*DIRECTIVE*
Return the text of all the rows below, reproducing every line without changes. Leave out the pictures.
******
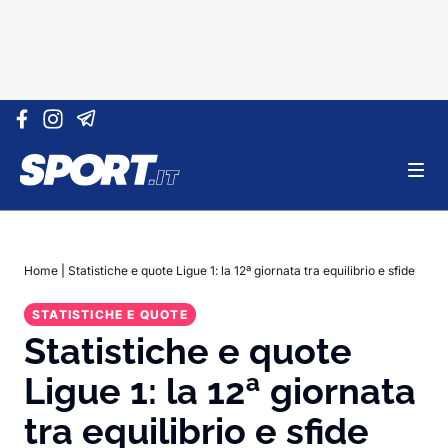
Vai al contenuto
Home
|
Statistiche e quote Ligue 1: la 12ª giornata tra equilibrio e sfide
STATISTICHE E QUOTE
Statistiche e quote
Ligue 1: la 12ª giornata
tra equilibrio e sfide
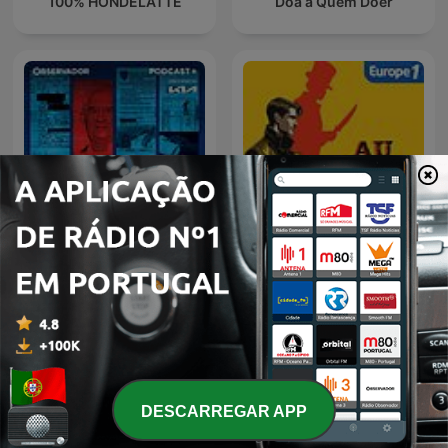
100% HONDELATTE
Doa a Quem Doer
Os Ficheiros do Caso
Au Coeur du Crime
Carlos Castro
DESCARREGAR APP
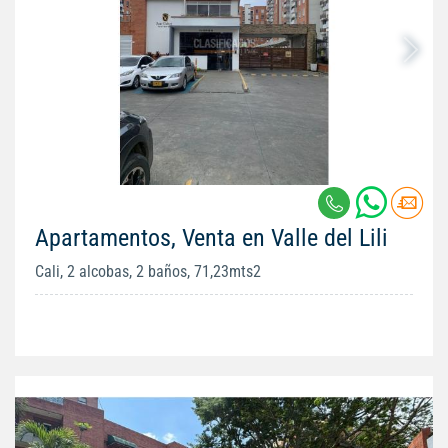
Apartamentos, Venta en Valle del Lili
Cali, 2 alcobas, 2 baños, 71,23mts2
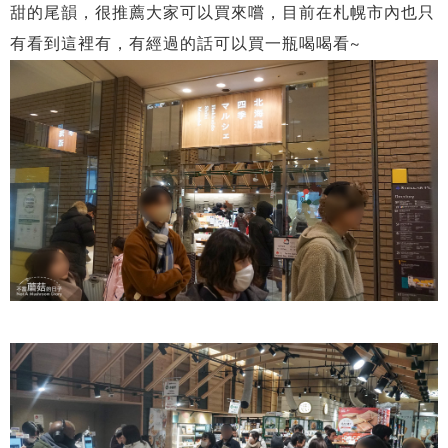
甜的尾韻，很推薦大家可以買來嚐，目前在札幌市內也只
有看到這裡有，有經過的話可以買一瓶喝喝看~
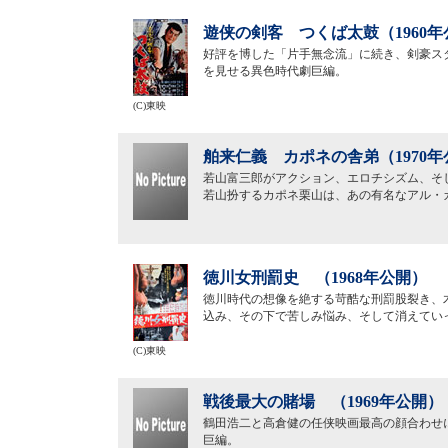
遊侠の剣客 つくば太鼓（1960年
好評を博した「片手無念流」に続き、剣豪ス
を見せる異色時代劇巨編。
(C)東映
舶来仁義 カポネの舎弟（1970年
若山富三郎がアクション、エロチシズム、そ
若山扮するカポネ栗山は、あの有名なアル・
徳川女刑罰史 （1968年公開）
徳川時代の想像を絶する苛酷な刑罰股裂き、
込み、その下で苦しみ悩み、そして消えてい
(C)東映
戦後最大の賭場 （1969年公開）
鶴田浩二と高倉健の任侠映画最高の顔合わせ
巨編。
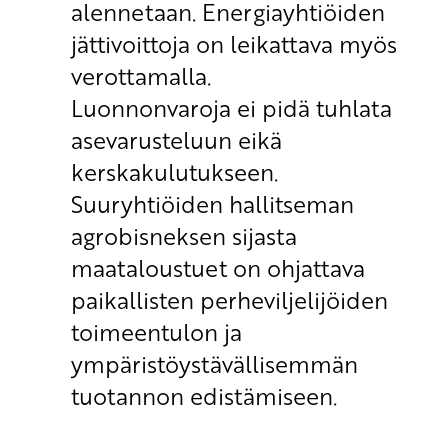
alennetaan. Energiayhtiöiden
jättivoittoja on leikattava myös
verottamalla.
Luonnonvaroja ei pidä tuhlata
asevarusteluun eikä
kerskakulutukseen.
Suuryhtiöiden hallitseman
agrobisneksen sijasta
maataloustuet on ohjattava
paikallisten perheviljelijöiden
toimeentulon ja
ympäristöystävällisemmän
tuotannon edistämiseen.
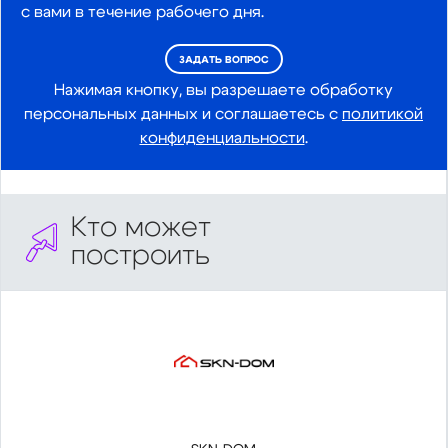
с вами в течение рабочего дня.
ЗАДАТЬ ВОПРОС
Нажимая кнопку, вы разрешаете обработку
персональных данных и соглашаетесь с
политикой
конфиденциальности
.
Кто может
построить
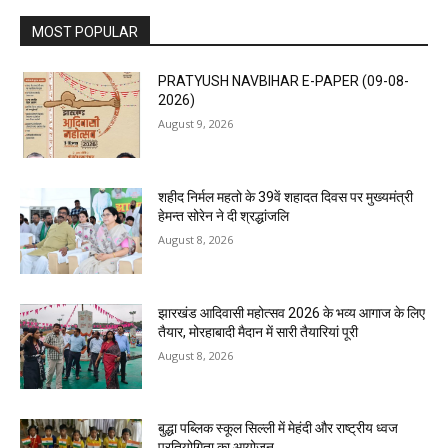
MOST POPULAR
PRATYUSH NAVBIHAR E-PAPER (09-08-
2026)
August 9, 2026
शहीद निर्मल महतो के 39वें शहादत दिवस पर मुख्यमंत्री
हेमन्त सोरेन ने दी श्रद्धांजलि
August 8, 2026
झारखंड आदिवासी महोत्सव 2026 के भव्य आगाज के लिए
तैयार, मोरहाबादी मैदान में सारी तैयारियां पूरी
August 8, 2026
बुद्धा पब्लिक स्कूल सिल्ली में मेहंदी और राष्ट्रीय ध्वज
प्रतियोगिता का आयोजन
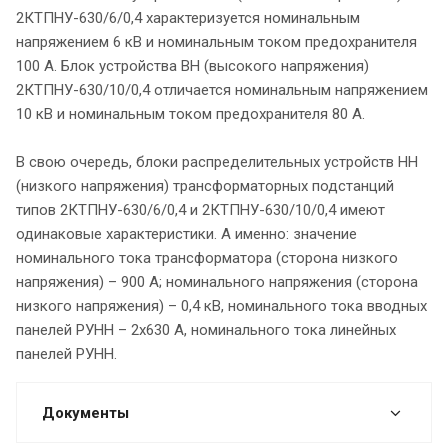
2КТПНУ-630/6/0,4 характеризуется номинальным
напряжением 6 кВ и номинальным током предохранителя
100 А. Блок устройства ВН (высокого напряжения)
2КТПНУ-630/10/0,4 отличается номинальным напряжением
10 кВ и номинальным током предохранителя 80 А.
В свою очередь, блоки распределительных устройств НН
(низкого напряжения) трансформаторных подстанций
типов 2КТПНУ-630/6/0,4 и 2КТПНУ-630/10/0,4 имеют
одинаковые характеристики. А именно: значение
номинального тока трансформатора (сторона низкого
напряжения) – 900 А; номинального напряжения (сторона
низкого напряжения) – 0,4 кВ, номинального тока вводных
панелей РУНН – 2х630 А, номинального тока линейных
панелей РУНН.
Документы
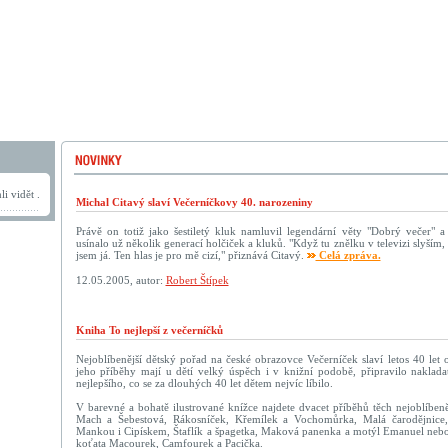
i vidět .
Michal Citavý slaví Večerníčkovy 40. narozeniny
Právě on totiž jako šestiletý kluk namluvil legendární věty "Dobrý večer" 
usínalo už několik generací holčiček a kluků. "Když tu znělku v televizi slyším
jsem já. Ten hlas je pro mě cizí," přiznává Citavý.
Celá zpráva.
12.05.2005, autor:
Robert Štípek
Kniha To nejlepší z večerníčků
Nejoblíbenější dětský pořad na české obrazovce Večerníček slaví letos 40 let
jeho příběhy mají u dětí velký úspěch i v knižní podobě, připravilo nakladat
nejlepšího, co se za dlouhých 40 let dětem nejvíc líbilo.
V barevné a bohatě ilustrované knížce najdete dvacet příběhů těch nejoblíbeně
Mach a Šebestová, Rákosníček, Křemílek a Vochomůrka, Malá čarodějnice
Mankou i Cipískem, Štaflík a špagetka, Maková panenka a motýl Emanuel neb
koťata Macourek, Camfourek a Pacička.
******
*EXERCISE ANSWER*
Vai al contenuto
Home
|
Statistiche e quote Ligue 1: la 12ª giornata tra equilibrio e sfide
STATISTICHE E QUOTE
Statistiche e quote
Ligue 1: la 12ª giornata
tra equilibrio e sfide
100% HONDELATTE
Doa a Quem Doer
Os Ficheiros do Caso
Au Coeur du Crime
Carlos Castro
DESCARREGAR APP
Apartamentos, Venta en Valle del Lili
Cali, 2 alcobas, 2 baños, 71,23mts2
甜的尾韻，很推薦大家可以買來嚐，目前在札幌市內也只
有看到這裡有，有經過的話可以買一瓶喝喝看~
遊侠の剣客 つくば太鼓（1960年
好評を博した「片手無念流」に続き、剣豪ス
を見せる異色時代劇巨編。
(C)東映
舶来仁義 カポネの舎弟（1970年
若山富三郎がアクション、エロチシズム、そ
若山扮するカポネ栗山は、あの有名なアル・
徳川女刑罰史 （1968年公開）
徳川時代の想像を絶する苛酷な刑罰股裂き、
込み、その下で苦しみ悩み、そして消えてい
(C)東映
戦後最大の賭場 （1969年公開）
鶴田浩二と高倉健の任侠映画最高の顔合わせ
巨編。
alennetaan. Energiayhtiöiden
jättivoittoja on leikattava myös
verottamalla.
Luonnonvaroja ei pidä tuhlata
asevarusteluun eikä
kerskakulutukseen.
Suuryhtiöiden hallitseman
agrobisneksen sijasta
maataloustuet on ohjattava
paikallisten perheviljelijöiden
toimeentulon ja
ympäristöystävällisemmän
tuotannon edistämiseen.
с вами в течение рабочего дня.
ЗАДАТЬ ВОПРОС
Нажимая кнопку, вы разрешаете обработку
персональных данных и соглашаетесь с
политикой
конфиденциальности
.
Кто может
построить
MOST POPULAR
PRATYUSH NAVBIHAR E-PAPER (09-08-
2026)
August 9, 2026
शहीद निर्मल महतो के 39वें शहादत दिवस पर मुख्यमंत्री
हेमन्त सोरेन ने दी श्रद्धांजलि
August 8, 2026
झारखंड आदिवासी महोत्सव 2026 के भव्य आगाज के लिए
तैयार, मोरहाबादी मैदान में सारी तैयारियां पूरी
August 8, 2026
बुद्धा पब्लिक स्कूल सिल्ली में मेहंदी और राष्ट्रीय ध्वज
प्रतियोगिता का आयोजन
2КТПНУ-630/6/0,4 характеризуется номинальным
напряжением 6 кВ и номинальным током предохранителя
100 А. Блок устройства ВН (высокого напряжения)
2КТПНУ-630/10/0,4 отличается номинальным напряжением
10 кВ и номинальным током предохранителя 80 А.
В свою очередь, блоки распределительных устройств НН
(низкого напряжения) трансформаторных подстанций
типов 2КТПНУ-630/6/0,4 и 2КТПНУ-630/10/0,4 имеют
одинаковые характеристики. А именно: значение
номинального тока трансформатора (сторона низкого
напряжения) – 900 А; номинального напряжения (сторона
низкого напряжения) – 0,4 кВ, номинального тока вводных
панелей РУНН – 2х630 А, номинального тока линейных
панелей РУНН.
Документы
i vidět .
Michal Citavý slaví Večerníčkovy 40. narozeniny
Právě on totiž jako šestiletý kluk namluvil legendární věty "Dobrý večer" 
usínalo už několik generací holčiček a kluků. "Když tu znělku v televizi slyším
jsem já. Ten hlas je pro mě cizí," přiznává Citavý.
Celá zpráva.
12.05.2005, autor:
Robert Štípek
Kniha To nejlepší z večerníčků
Nejoblíbenější dětský pořad na české obrazovce Večerníček slaví letos 40 let
jeho příběhy mají u dětí velký úspěch i v knižní podobě, připravilo nakladat
nejlepšího, co se za dlouhých 40 let dětem nejvíc líbilo.
V barevné a bohatě ilustrované knížce najdete dvacet příběhů těch nejoblíbeně
Mach a Šebestová, Rákosníček, Křemílek a Vochomůrka, Malá čarodějnice
Mankou i Cipískem, Štaflík a špagetka, Maková panenka a motýl Emanuel neb
koťata Macourek, Camfourek a Pacička.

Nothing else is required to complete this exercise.